Publication year - 2015
Publication title -
european journal of organic chemistry
Language(s) - English
Resource type - Journals
SCImago Journal Rank - 0.825
H-Index - 155
eISSN - 1099-0690
pISSN - 1434-193X
DOI - 10.1002/ejoc.201403116
Subject(s) - stereocenter , chemistry , stereochemistry , natural product , metathesis , enantiomer , enantioselective synthesis , total synthesis , combinatorial chemistry , organic chemistry , catalysis , polymer , polymerization
Isolated from the marine sponge Dysidea frondosa , the frondosin family of meroterpenoid natural products were shown to be antagonists of the binding of the cytokine interleukin‐8 to its receptor.
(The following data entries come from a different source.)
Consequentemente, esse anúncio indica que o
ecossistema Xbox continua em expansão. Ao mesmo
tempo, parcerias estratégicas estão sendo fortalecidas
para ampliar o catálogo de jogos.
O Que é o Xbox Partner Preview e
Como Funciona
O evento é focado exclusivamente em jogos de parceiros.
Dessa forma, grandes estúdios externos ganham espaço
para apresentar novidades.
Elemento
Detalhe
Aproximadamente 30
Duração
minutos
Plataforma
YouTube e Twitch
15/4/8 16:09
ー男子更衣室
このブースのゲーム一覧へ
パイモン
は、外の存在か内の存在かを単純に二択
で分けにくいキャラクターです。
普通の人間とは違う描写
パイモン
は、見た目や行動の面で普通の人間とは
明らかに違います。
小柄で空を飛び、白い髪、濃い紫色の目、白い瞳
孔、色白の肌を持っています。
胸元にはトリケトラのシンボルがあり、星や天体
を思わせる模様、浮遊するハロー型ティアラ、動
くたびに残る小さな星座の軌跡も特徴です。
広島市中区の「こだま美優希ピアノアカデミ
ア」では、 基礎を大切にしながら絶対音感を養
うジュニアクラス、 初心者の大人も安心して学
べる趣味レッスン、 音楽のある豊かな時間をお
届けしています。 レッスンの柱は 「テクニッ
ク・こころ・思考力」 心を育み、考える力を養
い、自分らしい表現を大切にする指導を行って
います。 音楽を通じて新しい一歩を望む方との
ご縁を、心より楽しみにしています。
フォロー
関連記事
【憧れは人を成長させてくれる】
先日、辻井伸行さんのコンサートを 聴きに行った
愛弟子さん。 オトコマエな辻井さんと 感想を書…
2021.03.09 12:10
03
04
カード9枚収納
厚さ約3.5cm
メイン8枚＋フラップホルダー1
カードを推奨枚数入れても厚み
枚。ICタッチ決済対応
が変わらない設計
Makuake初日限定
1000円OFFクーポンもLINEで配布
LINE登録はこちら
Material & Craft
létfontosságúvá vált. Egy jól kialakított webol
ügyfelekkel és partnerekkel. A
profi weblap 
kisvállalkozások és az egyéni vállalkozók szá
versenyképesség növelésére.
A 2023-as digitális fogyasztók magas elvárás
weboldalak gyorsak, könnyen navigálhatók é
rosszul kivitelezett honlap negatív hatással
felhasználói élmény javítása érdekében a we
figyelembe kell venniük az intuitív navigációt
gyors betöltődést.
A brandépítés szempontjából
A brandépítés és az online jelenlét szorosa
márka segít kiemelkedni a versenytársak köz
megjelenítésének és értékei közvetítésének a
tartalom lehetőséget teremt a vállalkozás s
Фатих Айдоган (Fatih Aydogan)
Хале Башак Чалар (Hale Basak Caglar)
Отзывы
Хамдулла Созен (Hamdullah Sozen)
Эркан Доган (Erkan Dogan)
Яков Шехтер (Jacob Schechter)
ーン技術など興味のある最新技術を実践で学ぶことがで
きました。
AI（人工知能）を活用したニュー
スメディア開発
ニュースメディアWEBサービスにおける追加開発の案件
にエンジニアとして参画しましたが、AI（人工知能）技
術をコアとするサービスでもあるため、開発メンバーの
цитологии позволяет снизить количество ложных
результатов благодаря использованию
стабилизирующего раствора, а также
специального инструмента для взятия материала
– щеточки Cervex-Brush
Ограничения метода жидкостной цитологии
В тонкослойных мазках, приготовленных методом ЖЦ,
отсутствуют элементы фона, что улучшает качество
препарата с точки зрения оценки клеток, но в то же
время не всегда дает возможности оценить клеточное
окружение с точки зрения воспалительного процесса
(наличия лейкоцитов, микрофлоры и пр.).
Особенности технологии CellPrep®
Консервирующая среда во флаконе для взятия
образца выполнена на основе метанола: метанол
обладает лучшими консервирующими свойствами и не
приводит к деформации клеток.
With implications of interleukin‐8 management being associated with a wide range of acute and chronic inflammatory disorders, as well as tumor progression and/or metathesis, there have been a multitude of syntheses of these natural products in the hopes of developinging new pharmacological agents. However, assignment of the absolute configurations of these natural products became unclear, because the first two syntheses of frondosin B, by Danishefsky and by Trauner, produced conflicting assignments for the single stereogenic center at C8. Here we describe the initial stereochemical mystery surrounding the Danishefsky and Trauner syntheses and provide evidence through ensuing syntheses of frondosins B and A that resolve this issue. These subsequent asymmetric syntheses have established that (1) the natural product occurs as the R enantiomer, and (2) a late‐stage stereochemical inversion occurred during the Trauner and Wright syntheses of frondosin B.